Secretary of State Mike Pompeo on Thursday accused Huawei CEO Ren Zhengfei of lying about his company’s ties to the Chinese government and Chinese Communist Party, which controls it.
Ren and other representatives of Huawei have repeatedly insisted the company does not work with Chinese intelligence services and would not compromise its technology, or the privacy of its customers, if ordered to do so by the Chinese government.
Ren himself has stated Huawei has never been asked to share such information with the Chinese government and would “definitely say no to such a request.”
Critics find these reassurances unconvincing for a number of reasons, including Ren’s long history with the Communist Party, the extreme measures Beijing has taken to protect his daughter and possible successor Meng Wanzhou from prosecution by the United States for fraud and violating sanctions against Iran, and the extremely inconvenient fact that Chinese law requires Huawei and every other company to comply with the sort of demand Ren claims he would refuse.
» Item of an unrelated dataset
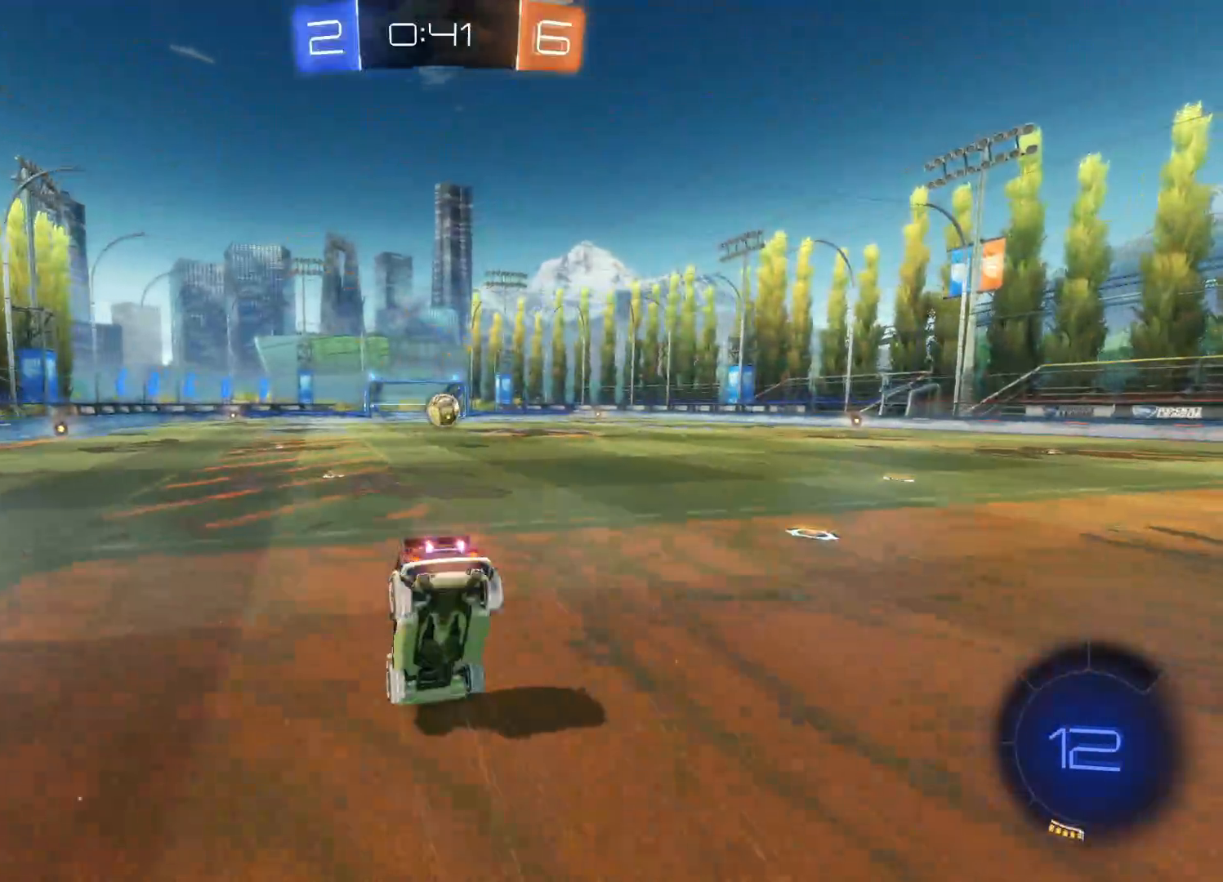
{"dt_ms": 500, "buttons": ["R2"], "left_stick": "center", "right_stick": "center", "events": []}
In an interview with CNBC on Thursday, Pompeo bluntly challenged Ren’s honesty while defending the U.S. government’s recent ban on doing business with Huawei.
“That’s just false. For them to say they don’t work with the Chinese government is a false statement. He is required by Chinese law to do that,” Pompeo said when asked about Ren’s assurances.
“The Huawei CEO on that, at least, isn’t telling the American people the truth, nor the world,” Pompeo charged.
“The company is deeply tied not only to China but to the Chinese Communist Party. And that connectivity, the existence of those connections puts American information that crosses those networks at risk,” he said.
Pompeo stressed the importance of maintaining a single global Internet that has “Western values embedded in it,” including “rule of law, property rights protections, transparency,” and “openness.”
“It can’t be a system that is based on the principles of an authoritarian Communist regime,” he declared.
Chinese Foreign Ministry spokesman Lu Kang responded angrily to Pompeo’s remarks on Friday, repeating a common Chinese accusation that the Trump administration is fabricating its security concerns to “smear” Chinese companies and depress their business.
“Recently, some U.S. politicians have continually fabricated rumors about Huawei but have never produced the clear evidence that countries have requested,” Lu said, referring to Pompeo’s CNBC interview.
“Domestically in the United States there are more and more doubts about the trade war the U.S. side has provoked with China, the market turmoil caused by the technology war and blocked industrial cooperation,” he said.